BEGIN
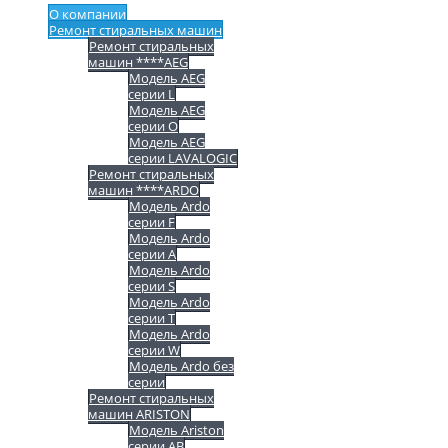
О компании
Ремонт стиральных машин
Ремонт стиральных
машин ****AEG
Модель AEG
серии L
Модель AEG
серии O
Модель AEG
серии LAVALOGIC
Ремонт стиральных
машин ****ARDO
Модель Ardo
серии F
Модель Ardo
серии A
Модель Ardo
серии S
Модель Ardo
серии T
Модель Ardo
серии W
Модель Ardo без
серии
Ремонт стиральных
машин ARISTON
Модель Ariston
серии AB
END
● INSTRUCTIONS FOR THE TASK:
Starting at the line with "серии LAVALOGIC", restate every line word for word through the end of the listing above.

● THE ANSWER:
серии LAVALOGIC
Ремонт стиральных
машин ****ARDO
Модель Ardo
серии F
Модель Ardo
серии A
Модель Ardo
серии S
Модель Ardo
серии T
Модель Ardo
серии W
Модель Ardo без
серии
Ремонт стиральных
машин ARISTON
Модель Ariston
серии AB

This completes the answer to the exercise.